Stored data
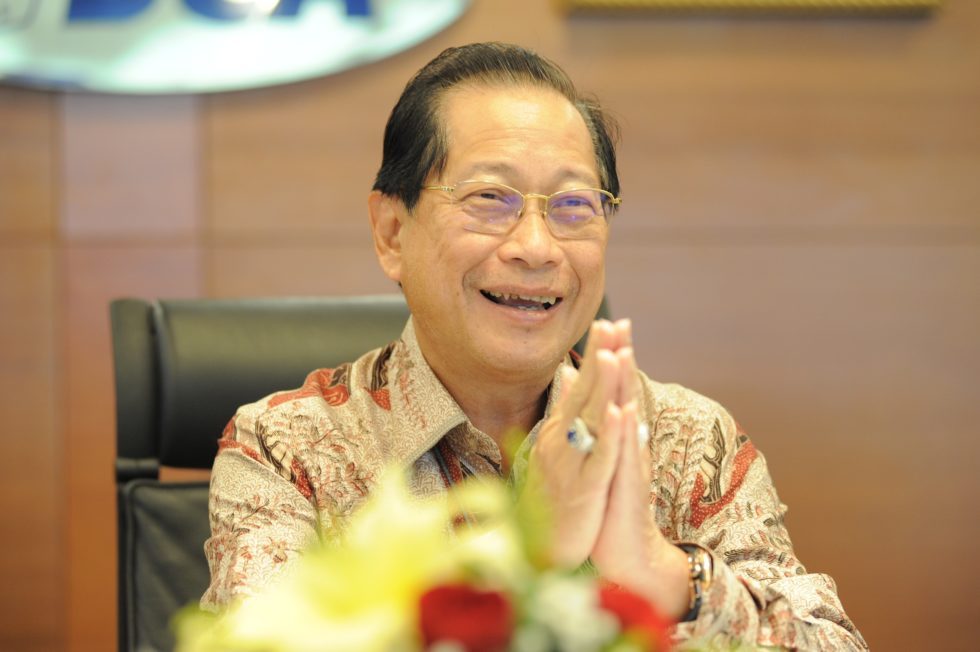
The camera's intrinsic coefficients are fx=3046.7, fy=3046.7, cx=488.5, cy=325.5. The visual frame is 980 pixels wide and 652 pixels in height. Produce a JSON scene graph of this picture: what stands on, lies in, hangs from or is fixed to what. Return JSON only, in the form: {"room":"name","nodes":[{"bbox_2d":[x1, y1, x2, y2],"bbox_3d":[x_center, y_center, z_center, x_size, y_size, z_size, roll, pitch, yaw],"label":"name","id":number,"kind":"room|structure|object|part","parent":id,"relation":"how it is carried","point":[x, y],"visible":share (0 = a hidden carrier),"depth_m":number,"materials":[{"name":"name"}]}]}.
{"room":"office","nodes":[
{"label":"office","id":0,"kind":"room"},
{"bbox_2d":[164,445,706,651],"bbox_3d":[-0.027,0.254,2.043,0.419,0.357,0.408,0,1,-6],"label":"flower arrangement","id":1,"kind":"object","parent":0,"point":[411,616],"visible":0.9,"depth_m":2.01,"materials":[{"name":"plant"}]},
{"bbox_2d":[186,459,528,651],"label":"yellow flower","id":2,"kind":"object","parent":1,"relation":"in","point":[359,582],"visible":0.78,"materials":[{"name":"plant"}]},
{"bbox_2d":[415,580,513,651],"bbox_3d":[-0.014,0.202,1.890,0.065,0.079,0.059,0,1,-6],"label":"red rose","id":3,"kind":"object","parent":1,"relation":"in","point":[447,590],"visible":0.95,"depth_m":1.87,"materials":[{"name":"red plant"}]},
{"bbox_2d":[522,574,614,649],"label":"white flower","id":4,"kind":"object","parent":1,"relation":"in","point":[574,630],"visible":0.89,"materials":[{"name":"white plant"}]},
{"bbox_2d":[594,582,673,651],"bbox_3d":[0.089,0.214,2.048,0.073,0.077,0.068,0,1,-6],"label":"red flower","id":5,"kind":"object","parent":1,"relation":"in","point":[633,599],"visible":0.64,"depth_m":2.04,"materials":[{"name":"red plant"}]},
{"bbox_2d":[0,0,979,649],"bbox_3d":[-0.418,-0.509,4.994,6.452,3.073,0.143,0,1,-6],"label":"wall","id":6,"kind":"structure","parent":0,"point":[29,122],"depth_m":5.02,"materials":[{"name":"brown wood"}]},
{"bbox_2d":[0,0,472,93],"bbox_3d":[-0.581,-0.661,4.746,1.232,0.599,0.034,0,1,-6],"label":"oval sign","id":7,"kind":"object","parent":6,"relation":"attached to","point":[16,46],"visible":0.98,"depth_m":4.75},
{"bbox_2d":[556,0,943,15],"bbox_3d":[0.445,-0.845,4.925,0.624,0.671,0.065,0,1,-6],"label":"picture frame","id":8,"kind":"object","parent":6,"relation":"attached to","point":[906,0],"visible":0.89,"depth_m":4.92,"materials":[{"name":"gold metal"}]},
{"label":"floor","id":9,"kind":"structure","parent":0,"visible":0},
{"bbox_2d":[107,289,604,651],"bbox_3d":[-0.077,0.482,3.372,0.671,1.035,0.736,0,1,-6],"label":"office chair","id":10,"kind":"object","parent":9,"relation":"on","point":[158,356],"visible":0.31,"depth_m":3.48,"materials":[{"name":"black leather"}]},
{"bbox_3d":[-0.151,0.426,3.360,0.542,0.464,0.390,0,1,-6],"label":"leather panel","id":11,"kind":"part","parent":10,"relation":"part of","materials":[{"name":"black leather"}]},
{"bbox_3d":[-0.091,0.063,3.572,0.652,0.221,0.245,-1,2,-17],"label":"backrest","id":12,"kind":"part","parent":10,"relation":"part of","materials":[{"name":"black leather"}]},
{"bbox_2d":[202,42,872,651],"bbox_3d":[0.014,0.257,3.267,0.673,1.040,0.883,0,1,-6],"label":"man","id":13,"kind":"object","parent":10,"relation":"on","point":[426,343],"visible":0.92,"depth_m":3.17}
]}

▶ _TRY IT_
Write out the records in full and exactly, omitting the pictures they hold.

▶ _THE ANSWER_
The camera's intrinsic coefficients are fx=3046.7, fy=3046.7, cx=488.5, cy=325.5. The visual frame is 980 pixels wide and 652 pixels in height. Produce a JSON scene graph of this picture: what stands on, lies in, hangs from or is fixed to what. Return JSON only, in the form: {"room":"name","nodes":[{"bbox_2d":[x1, y1, x2, y2],"bbox_3d":[x_center, y_center, z_center, x_size, y_size, z_size, roll, pitch, yaw],"label":"name","id":number,"kind":"room|structure|object|part","parent":id,"relation":"how it is carried","point":[x, y],"visible":share (0 = a hidden carrier),"depth_m":number,"materials":[{"name":"name"}]}]}.
{"room":"office","nodes":[
{"label":"office","id":0,"kind":"room"},
{"bbox_2d":[164,445,706,651],"bbox_3d":[-0.027,0.254,2.043,0.419,0.357,0.408,0,1,-6],"label":"flower arrangement","id":1,"kind":"object","parent":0,"point":[411,616],"visible":0.9,"depth_m":2.01,"materials":[{"name":"plant"}]},
{"bbox_2d":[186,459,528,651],"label":"yellow flower","id":2,"kind":"object","parent":1,"relation":"in","point":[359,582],"visible":0.78,"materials":[{"name":"plant"}]},
{"bbox_2d":[415,580,513,651],"bbox_3d":[-0.014,0.202,1.890,0.065,0.079,0.059,0,1,-6],"label":"red rose","id":3,"kind":"object","parent":1,"relation":"in","point":[447,590],"visible":0.95,"depth_m":1.87,"materials":[{"name":"red plant"}]},
{"bbox_2d":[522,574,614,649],"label":"white flower","id":4,"kind":"object","parent":1,"relation":"in","point":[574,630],"visible":0.89,"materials":[{"name":"white plant"}]},
{"bbox_2d":[594,582,673,651],"bbox_3d":[0.089,0.214,2.048,0.073,0.077,0.068,0,1,-6],"label":"red flower","id":5,"kind":"object","parent":1,"relation":"in","point":[633,599],"visible":0.64,"depth_m":2.04,"materials":[{"name":"red plant"}]},
{"bbox_2d":[0,0,979,649],"bbox_3d":[-0.418,-0.509,4.994,6.452,3.073,0.143,0,1,-6],"label":"wall","id":6,"kind":"structure","parent":0,"point":[29,122],"depth_m":5.02,"materials":[{"name":"brown wood"}]},
{"bbox_2d":[0,0,472,93],"bbox_3d":[-0.581,-0.661,4.746,1.232,0.599,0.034,0,1,-6],"label":"oval sign","id":7,"kind":"object","parent":6,"relation":"attached to","point":[16,46],"visible":0.98,"depth_m":4.75},
{"bbox_2d":[556,0,943,15],"bbox_3d":[0.445,-0.845,4.925,0.624,0.671,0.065,0,1,-6],"label":"picture frame","id":8,"kind":"object","parent":6,"relation":"attached to","point":[906,0],"visible":0.89,"depth_m":4.92,"materials":[{"name":"gold metal"}]},
{"label":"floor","id":9,"kind":"structure","parent":0,"visible":0},
{"bbox_2d":[107,289,604,651],"bbox_3d":[-0.077,0.482,3.372,0.671,1.035,0.736,0,1,-6],"label":"office chair","id":10,"kind":"object","parent":9,"relation":"on","point":[158,356],"visible":0.31,"depth_m":3.48,"materials":[{"name":"black leather"}]},
{"bbox_3d":[-0.151,0.426,3.360,0.542,0.464,0.390,0,1,-6],"label":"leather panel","id":11,"kind":"part","parent":10,"relation":"part of","materials":[{"name":"black leather"}]},
{"bbox_3d":[-0.091,0.063,3.572,0.652,0.221,0.245,-1,2,-17],"label":"backrest","id":12,"kind":"part","parent":10,"relation":"part of","materials":[{"name":"black leather"}]},
{"bbox_2d":[202,42,872,651],"bbox_3d":[0.014,0.257,3.267,0.673,1.040,0.883,0,1,-6],"label":"man","id":13,"kind":"object","parent":10,"relation":"on","point":[426,343],"visible":0.92,"depth_m":3.17}
]}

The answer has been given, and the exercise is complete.